**Aufgaben:**
1) Wovon hängt laut dem Text über Klettergurte in erster Linie ab, welcher Gurt der richtige ist?
2) Schreib aus dem Text über Klettergurte den Abschnitt ab, der mit den Worten „Welcher Klettergurt der“ beginnt und mit „Parameter gesondert Wert.“ endet.
3) Setze den Text über Klettergurte nach seinem letzten Satz fort.

**Lesetext:**

════════════════════

Welcher Klettergurt der Richtige für dich ist hängt in erster Linie davon ab, für welche Aktivität du den Gurt verwenden möchtest. Zum Sport- oder Alpinklettern? Für Hochtouren? Oder im Klettersteig? Hören wir uns einmal an, was gestandene Kletterer und Kletterinnen von ihrem Gurt erwarten. Jede*r hat sich einer anderen Disziplin des Kletterns verschrieben und legt daher auf verschiedene Parameter gesondert Wert.

════════════════════

**Datenteil:**
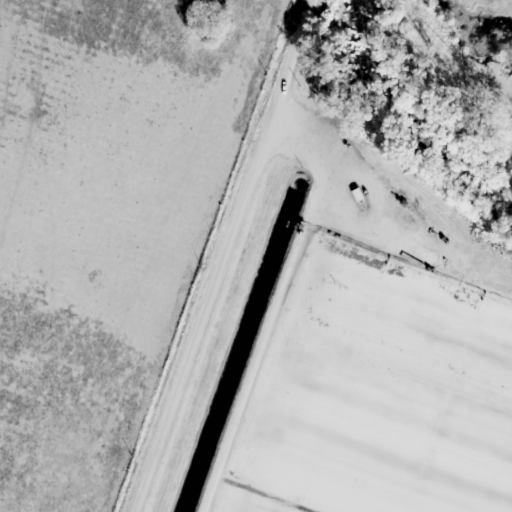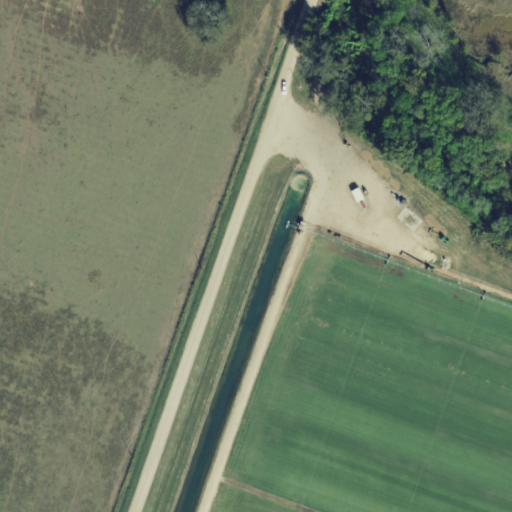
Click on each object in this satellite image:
road: (314, 111)
road: (232, 256)
road: (272, 323)
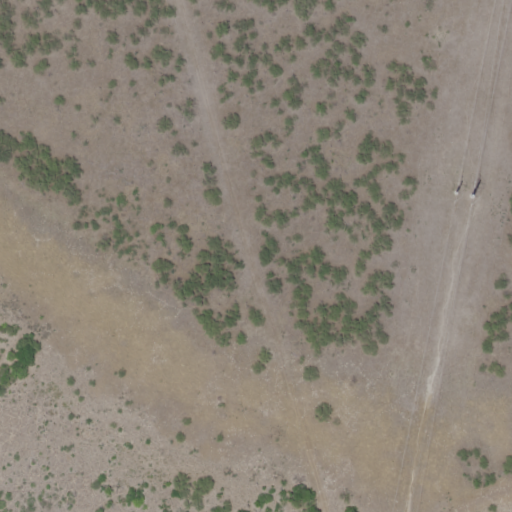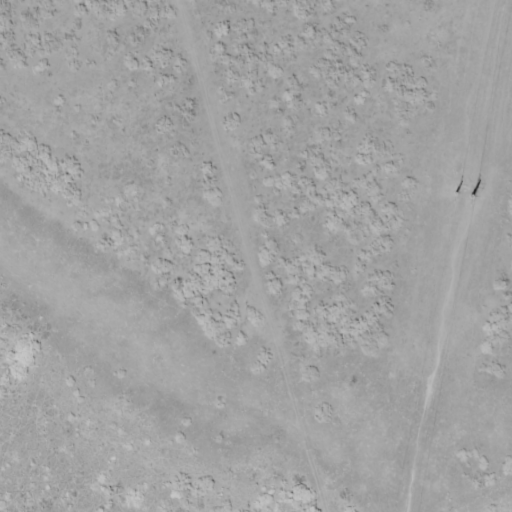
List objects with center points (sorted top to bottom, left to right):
power tower: (467, 185)
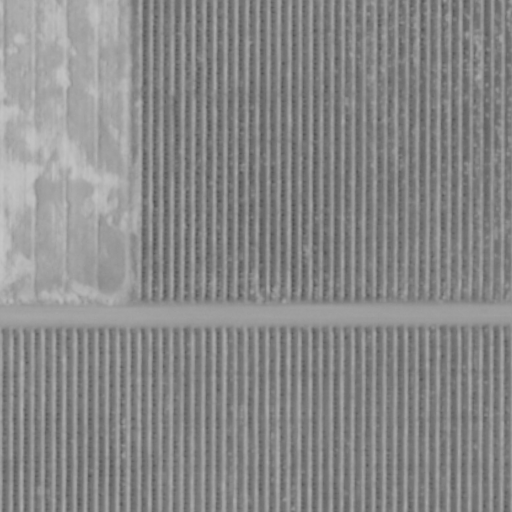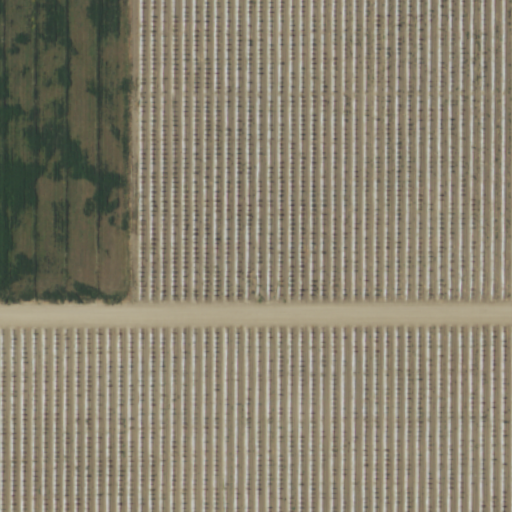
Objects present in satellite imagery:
road: (256, 303)
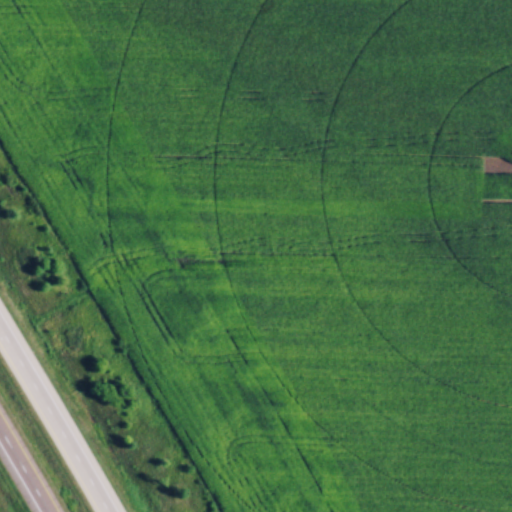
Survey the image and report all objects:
road: (53, 421)
road: (21, 475)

════════════════════

**Antworten:**
1) Davon, für welche Aktivität man den Gurt verwenden möchte.

2)
Welcher Klettergurt der Richtige für dich ist hängt in erster Linie davon ab, für welche Aktivität du den Gurt verwenden möchtest. Zum Sport- oder Alpinklettern? Für Hochtouren? Oder im Klettersteig? Hören wir uns einmal an, was gestandene Kletterer und Kletterinnen von ihrem Gurt erwarten. Jede*r hat sich einer anderen Disziplin des Kletterns verschrieben und legt daher auf verschiedene Parameter gesondert Wert.

3)
KLETTERGURTE FÜR HOCHTOUREN

Marius – Bergsteigen und Hochtouren. Marius will dem Himmel immer so nah wie möglich sein. Sommer wie Winter ist er auf den Dächern der Welt unterwegs. Daher hat sein Klettergurt einen weiten Verstellbereich, sodass er ihn über jeder Kleidung tragen kann. Klassische Kletterei interessiert ihn weniger, wenngleich er Gratpassagen mit Leichtigkeit meistert. Zum Leben in der Höhe gehören natürlich auch zerklüftete Gletscher und Kletterpassagen mit Sturzgefahr. Da dieser Ernstfall aber selten eintritt und Marius wenig im Klettergurt hängen muss, wählt er ein Model, das ihm auch auf langen Einsätzen einen optimalen Tragekomfort bietet und achtet beim Kauf auf ein möglichst geringes Gewicht. Bequeme Polster braucht Marius Klettergurt nicht. Beim langen Gehen würden diese ihn eher behindern. Da Marius meist mit Rucksack unterwegs ist, freut er sich, dass die hinteren Materialschlaufen seines Klettergurtes flexibel sind. So entstehen auch auf langen Touren keine unangenehmen Druckstellen.

Marius kauft einen Sitzgurt mit laminierter Konstruktion oder reiner Bänderkonstruktion, drei Schnallen und vier Materialschlaufen. Optimalerweise sind die hinteren beiden Materialschlaufen flexibel.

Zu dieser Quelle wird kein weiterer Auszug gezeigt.